"Love & Fear" from 2006 is a separate chapter in Tom Russell's discography: the first album composed entirely of new material after the spectacular "Borderland" from 2001 is a record that puts aside the western atmospheres of its predecessors in favor of an intense and introspective singer-songwriter rock. As can be inferred from the title, "Love & Fear" is an album that talks about love and other emotions, even forgoing the storytelling that has always been the trademark and undisputed strength of the Los Angeles native singer-songwriter in favor of more personal and meditative lyrics, offering eleven moments of great auteur music, of excellent quality from every point of view: the grand finale of a mature artist yet more inspired than ever.
The album begins with "The Pugilist At 59", a solid and intense blues-rock midtempo marked by the guitar of the always excellent Andrew Hardin, in which the disillusionment of a life faded in a succession of defeats and frustrated ambitions surfaces, a song that finds its natural convergence in the symbolic track of "Love & Fear," nearly seven minutes of "Beautiful Trouble": here Tom Russell sings with a particularly low and hoarse tone, almost a Leonard Cohen with a bit of Tom Waits' gritty pathos, and gives an additional touch of depth and suffering to this slow, smoky, and hypnotic blues, a song of rare beauty ennobled by one of the most profound and introspective lyrics ever written by Russell, a poignant and poetic reflection on emotions and the consequences they can lead to: love and fear recounted with sublime literary and poetical flair.
In an album like "Love And Fear," there is no shortage of ballads of heartbreaking beauty: the best are "The Sound Of One Heart Breaking", a masterpiece of melody and delicacy co-written with Sylvia Fricker-Tyson and an intense and sorrowful "Stolen Children", which tackles a difficult theme like that of children taken away from their families; both songs are enriched by the soft backing vocals of Gretchen Peters, a talented singer-songwriter with whom Russell will create the beautiful album "One To The Heart, One To The Head" in 2009. Gretchen is also present in the beautiful "Ash Wednesday", the most rock and electric ballad of the album along with the intimate "K.C. Violin". However, in this album, there is also room for songs like the tight and engaging rock of "Stealing Electricity", permeated with easily discernible energy and enthusiasm, and especially a masterpiece like "Four-Chambered Hearts": biting rock 'n' roll guitar riffs for the most political and sharp song of Tom Russell's entire career, which delivers a sarcastic diatribe against a typically American plague like organized religious lobbies, with all the hypocrisies, simony, and falsehoods connected to them, and also a more general critique of an increasingly plasticized and standardized society, enslaved by false idols and incapable of valuing true feelings.
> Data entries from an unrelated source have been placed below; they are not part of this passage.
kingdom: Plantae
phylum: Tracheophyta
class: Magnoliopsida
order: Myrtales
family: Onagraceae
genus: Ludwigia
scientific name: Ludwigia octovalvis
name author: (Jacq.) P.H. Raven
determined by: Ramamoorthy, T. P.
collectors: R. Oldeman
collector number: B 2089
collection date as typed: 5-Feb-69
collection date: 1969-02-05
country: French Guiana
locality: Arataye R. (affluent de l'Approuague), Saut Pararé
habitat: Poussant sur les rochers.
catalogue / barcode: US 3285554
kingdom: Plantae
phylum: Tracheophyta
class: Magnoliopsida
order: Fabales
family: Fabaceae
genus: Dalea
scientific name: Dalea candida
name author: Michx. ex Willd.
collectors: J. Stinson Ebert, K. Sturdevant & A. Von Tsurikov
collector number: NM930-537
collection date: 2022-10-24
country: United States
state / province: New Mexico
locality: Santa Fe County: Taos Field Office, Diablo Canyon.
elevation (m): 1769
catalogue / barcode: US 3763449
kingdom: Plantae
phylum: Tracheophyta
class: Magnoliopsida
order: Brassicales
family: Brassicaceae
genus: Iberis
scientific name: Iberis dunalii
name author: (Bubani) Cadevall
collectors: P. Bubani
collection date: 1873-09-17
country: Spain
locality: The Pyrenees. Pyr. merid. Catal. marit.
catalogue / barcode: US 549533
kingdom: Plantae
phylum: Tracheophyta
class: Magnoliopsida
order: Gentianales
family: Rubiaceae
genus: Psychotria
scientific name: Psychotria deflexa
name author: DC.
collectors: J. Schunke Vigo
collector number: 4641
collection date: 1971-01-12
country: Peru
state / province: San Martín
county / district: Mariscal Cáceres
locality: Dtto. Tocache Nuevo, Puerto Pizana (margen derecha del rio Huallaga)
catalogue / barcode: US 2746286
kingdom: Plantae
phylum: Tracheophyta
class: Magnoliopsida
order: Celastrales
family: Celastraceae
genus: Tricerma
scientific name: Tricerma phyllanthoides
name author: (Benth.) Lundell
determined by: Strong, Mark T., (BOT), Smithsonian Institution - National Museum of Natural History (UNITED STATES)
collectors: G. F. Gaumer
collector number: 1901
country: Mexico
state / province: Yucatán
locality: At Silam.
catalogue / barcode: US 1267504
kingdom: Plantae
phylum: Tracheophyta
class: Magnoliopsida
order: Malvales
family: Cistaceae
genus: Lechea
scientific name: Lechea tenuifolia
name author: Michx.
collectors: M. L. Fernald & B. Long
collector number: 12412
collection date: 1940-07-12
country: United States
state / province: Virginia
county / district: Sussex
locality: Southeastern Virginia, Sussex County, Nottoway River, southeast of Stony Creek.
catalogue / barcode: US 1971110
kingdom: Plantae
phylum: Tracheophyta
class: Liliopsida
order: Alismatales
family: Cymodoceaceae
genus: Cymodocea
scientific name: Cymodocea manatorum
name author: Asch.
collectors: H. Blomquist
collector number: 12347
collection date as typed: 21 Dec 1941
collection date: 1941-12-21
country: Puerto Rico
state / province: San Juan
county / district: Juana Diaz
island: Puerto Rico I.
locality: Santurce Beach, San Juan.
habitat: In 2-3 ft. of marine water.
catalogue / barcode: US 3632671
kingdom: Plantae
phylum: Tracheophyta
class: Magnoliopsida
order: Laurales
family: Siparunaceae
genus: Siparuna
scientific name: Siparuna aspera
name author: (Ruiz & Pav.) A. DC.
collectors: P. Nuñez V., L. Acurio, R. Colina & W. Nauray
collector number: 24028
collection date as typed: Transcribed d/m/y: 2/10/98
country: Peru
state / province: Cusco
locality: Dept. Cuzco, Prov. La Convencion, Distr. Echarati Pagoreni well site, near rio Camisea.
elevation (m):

If the opening of "Love & Fear," with "The Pugilist At 59" and "Beautiful Trouble" was masterful, the epilogue is just as impressive: "All The Fine Young Ladies", full of sighs and reflections, a sweet poem of disarming beauty, and finally "Old Heart", a very unusual song for Tom Russell, a piano ballad with jazzy nuances, suave and twilight, that places the definitive seal on yet another great album made by Tom Russell, the last released by Hightone before moving to Shout! Factory; the album manages to be introspective, at times suffering and always deep and vibrant but at the same time shrouded in a halo of sweet, sensitive emotion, and elegance, in short, a masterpiece, perhaps the absolute best in terms of lyrical and poetic components, surpassing the refined, innovative but at times tired successor "Blood And Candle Smoke".